### TEXTE À EXAMINER
-*-*-
Ce n'est peut-être pas très délicat à avancer comme argument de ma part, mais cet ouvrage constitue une chance exceptionnelle pour vous échapper pendant quelques heures des dernières informations sur la pandémie et ne pas souffrir de confinement. L'ouvrage d'
Anila Wilms combine, en effet, une histoire à suspense de double assassinat avec une évocation originale de la population albanaise de juste après la Première Guerre mondiale, les rivalités politiques dans le Balkan avec des intrigues pétrolières entre grandes puissances. Un mélange heureux et agréablement écrit qui vous feront perdre toute notion du temps.
Le 6 avril 1924, sur le pont de la rivière Droga (peur en Français), près du village Mamurras à 40 kilomètres au nord-ouest de la capitale albanaise Tirana, est effectué une découverte horrible et macabre : une voiture abandonnée au milieu du pont, portières ouvertes, avec un mort au volant et un autre sur la banquette arrière. Une 3e victime se trouve étendue à quelques pas de la bagnole, également baignant dans le sang. Une fusillade les a tous les 3 criblés de balles.
-*-*-
### CONSIGNES
A) Reprenez mot pour mot le passage de la critique allant de « Le 6 avril 1924, sur » jusqu'à « criblés de balles. » inclus.
B) D'après la critique, à quelle distance et dans quelle direction le village de Mamurras se situe-t-il par rapport à Tirana ?
C) Poursuivez la critique du roman d'Anila Wilms au-delà de sa dernière phrase.

### DONNÉES FOURNIES
-*-*-
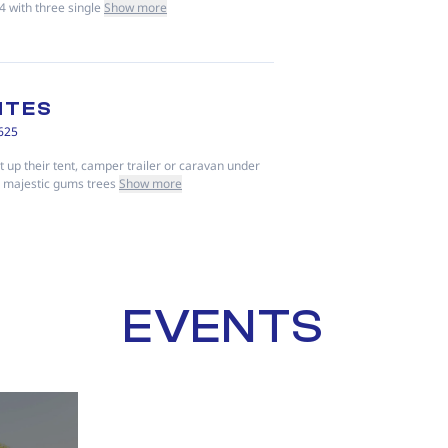
4 with three single
Show more
ITES
625
 up their tent, camper trailer or caravan under
e majestic gums trees
Show more
EVENTS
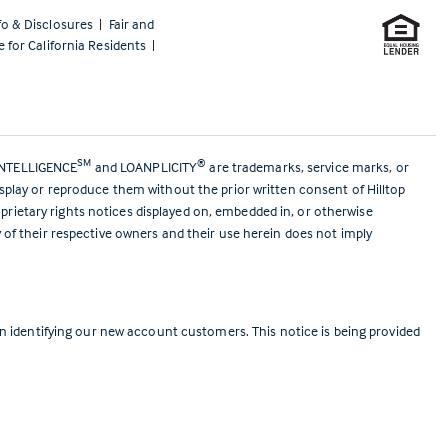
fo & Disclosures
|
Fair and
e for California Residents
|
SM
®
ANTELLIGENCE
and LOANPLICITY
are trademarks, service marks, or
isplay or reproduce them without the prior written consent of Hilltop
prietary rights notices displayed on, embedded in, or otherwise
y of their respective owners and their use herein does not imply
 identifying our new account customers. This notice is being provided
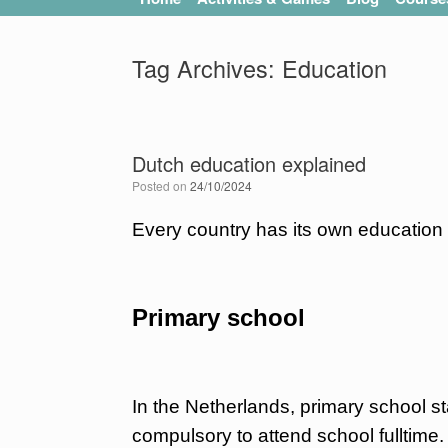
Tag Archives:
Education
Dutch education explained
Posted on
24/10/2024
Every country has its own education 
Primary school
In the Netherlands, primary school sta
compulsory to attend school fulltime.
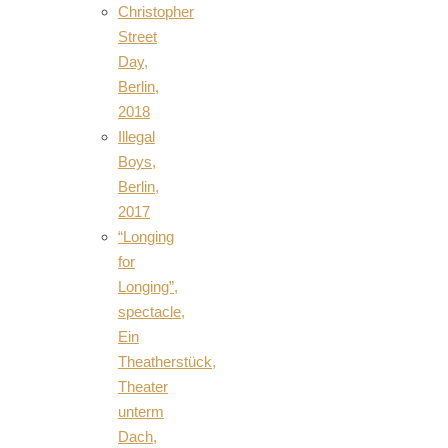
Christopher
Street
Day,
Berlin,
2018
Illegal
Boys,
Berlin,
2017
“Longing
for
Longing”,
spectacle,
Ein
Theatherstück,
Theater
unterm
Dach,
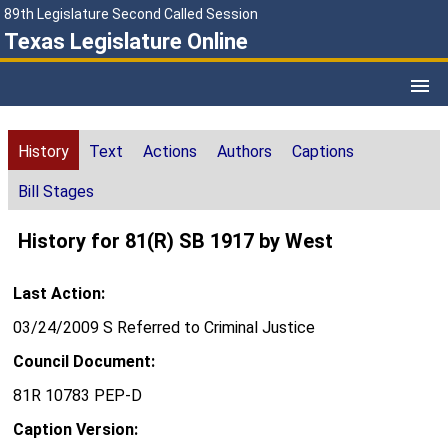
89th Legislature Second Called Session
Texas Legislature Online
History
Text
Actions
Authors
Captions
Bill Stages
History for 81(R) SB 1917 by West
Last Action:
03/24/2009 S Referred to Criminal Justice
Council Document:
81R 10783 PEP-D
Caption Version:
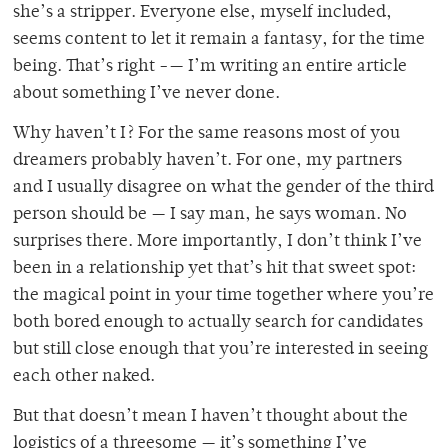
she’s a stripper. Everyone else, myself included,
seems content to let it remain a fantasy, for the time
being. That’s right -— I’m writing an entire article
about something I’ve never done.
Why haven’t I? For the same reasons most of you
dreamers probably haven’t. For one, my partners
and I usually disagree on what the gender of the third
person should be — I say man, he says woman. No
surprises there. More importantly, I don’t think I’ve
been in a relationship yet that’s hit that sweet spot:
the magical point in your time together where you’re
both bored enough to actually search for candidates
but still close enough that you’re interested in seeing
each other naked.
But that doesn’t mean I haven’t thought about the
logistics of a threesome — it’s something I’ve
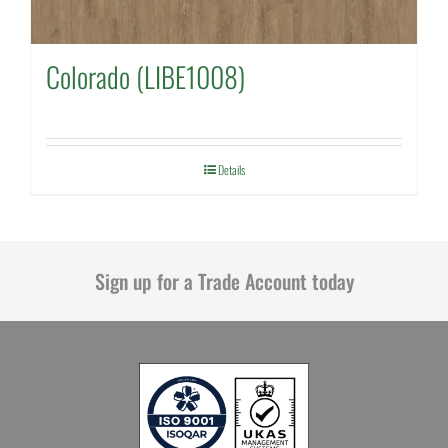
Colorado (LIBE1008)
Details
Sign up for a Trade Account today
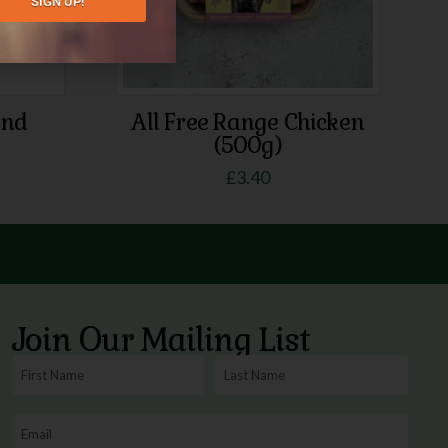
SIGN UP!
end
All Free Range Chicken
(500g)
£
3.40
Join Our Mailing List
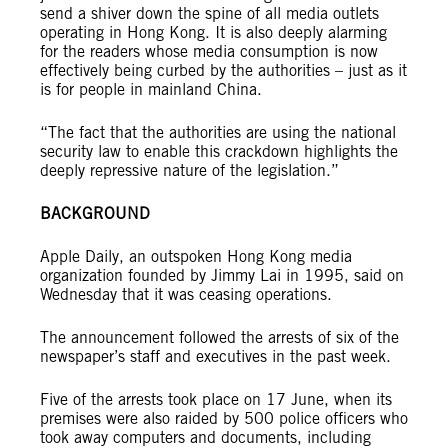
send a shiver down the spine of all media outlets
operating in Hong Kong. It is also deeply alarming
for the readers whose media consumption is now
effectively being curbed by the authorities – just as it
is for people in mainland China.
“The fact that the authorities are using the national
security law to enable this crackdown highlights the
deeply repressive nature of the legislation.”
BACKGROUND
Apple Daily, an outspoken Hong Kong media
organization founded by Jimmy Lai in 1995, said on
Wednesday that it was ceasing operations.
The announcement followed the arrests of six of the
newspaper’s staff and executives in the past week.
Five of the arrests took place on 17 June, when its
premises were also raided by 500 police officers who
took away computers and documents, including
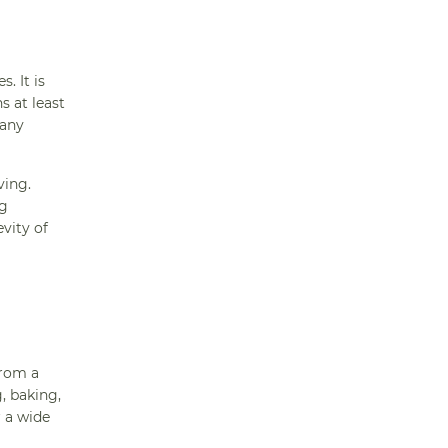
. It is
s at least
 any
ving.
ng
evity of
from a
, baking,
r a wide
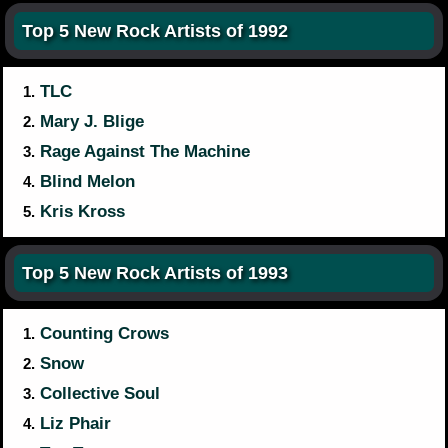
Top 5 New Rock Artists of 1992
TLC
1.
Mary J. Blige
2.
Rage Against The Machine
3.
Blind Melon
4.
Kris Kross
5.
Top 5 New Rock Artists of 1993
Counting Crows
1.
Snow
2.
Collective Soul
3.
Liz Phair
4.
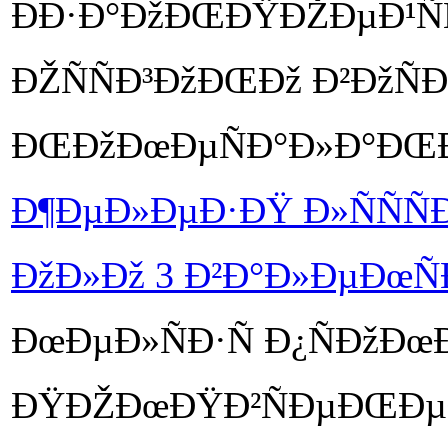
ÐÐ·Ð°ÐžÐŒÐŸÐŽÐµÐ¹ÑÑ
ÐŽÑÑÐ³ÐžÐŒÐž Ð²ÐžÑ
ÐŒÐžÐœÐµÑÐ°Ð»Ð°ÐŒ
Ð¶ÐµÐ»ÐµÐ·ÐŸ Ð»ÑÑÑÐµ
ÐžÐ»Ðž 3 Ð²Ð°Ð»ÐµÐœÑ
ÐœÐµÐ»ÑÐ·Ñ Ð¿ÑÐžÐœ
ÐŸÐŽÐœÐŸÐ²ÑÐµÐŒÐµÐ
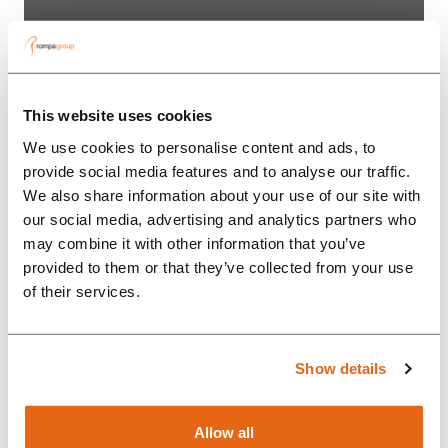
“The collaboration with Britax
Römer has greatly intensified in
a short period of time, partly due
This website uses cookies
to the custom solutions that
We use cookies to personalise content and ads, to
Rompa Group offers.”...
provide social media features and to analyse our traffic.
We also share information about your use of our site with
our social media, advertising and analytics partners who
may combine it with other information that you’ve
provided to them or that they’ve collected from your use
of their services.
Show details
Allow all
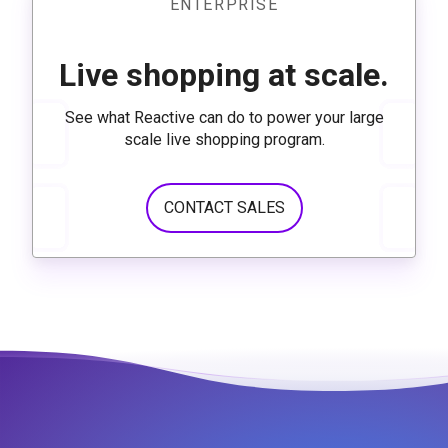
ENTERPRISE
Live shopping at scale.
See what Reactive can do to power your large
scale live shopping program.
CONTACT SALES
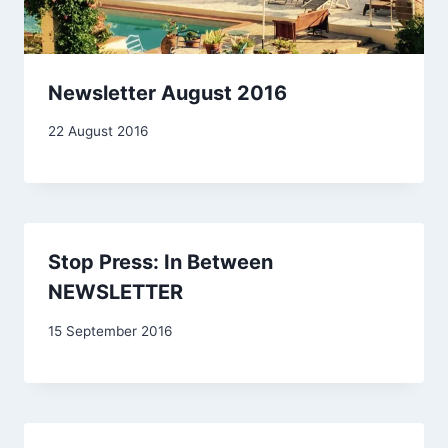
Newsletter August 2016
By
22 August 2016
Carol
Drinkwater
Stop Press: In Between
NEWSLETTER
By
15 September 2016
Carol
Drinkwater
-*-*-
### RÉSULTATS
A)
Le 6 avril 1924, sur le pont de la rivière Droga (peur en Français), près du village Mamurras à 40 kilomètres au nord-ouest de la capitale albanaise Tirana, est effectué une découverte horrible et macabre : une voiture abandonnée au milieu du pont, portières ouvertes, avec un mort au volant et un autre sur la banquette arrière. Une 3e victime se trouve étendue à quelques pas de la bagnole, également baignant dans le sang. Une fusillade les a tous les 3 criblés de balles.

B) À 40 kilomètres au nord-ouest de Tirana.

C)
Les 2 morts sont de jeunes voyageurs américains qui voulaient découvrir ce pays à part. L'un s'appelle Dan E. Marvin et est marié et l'autre, Gregory C. DeBurgh, est le fils d'un sénateur californien. La 3e victime se nomme Dod Kakarriqi, était le chauffeur du véhicule et est retrouvé dans le coma.
D'après le droit coutumier des montagnards du nord de l'Albanie, connu sous le nom de "Kanun" ou Canon, un des piliers de ce code de conduite est l'hospitalité, l'autre la vendetta ou la dette de sang. Tuer un hôte, tels ces jeunes touristes américains, est considéré comme le crime absolu !
Un personnage central est Julius G. Grant, l'émissaire des États-Unis à Tirana, un homme sérieux et consciencieux, qui aura fort à faire pour tenir son chef à Washington, le secrétaire d'État aux affaires étrangères, au courant du développement de l'enquête criminelle pour mettre la main sur les responsables du meurtre de ses compatriotes.
En même temps il faut qu'il se débrouille pour obtenir une concession importante sur les gisements pétroliers albanais en faveur de la Standard Oil de John D. Rockefeller. Seulement la concurrence est dure, puisque son homologue britannique, sir
William Harris essaie de même pour l'Anglo-Persian Oil Company de William Knox D'Arcy. Tâche d'autant plus délicate pour notre Julius que sir William est un faux jeton comme seule la perfide Albion sait en produire.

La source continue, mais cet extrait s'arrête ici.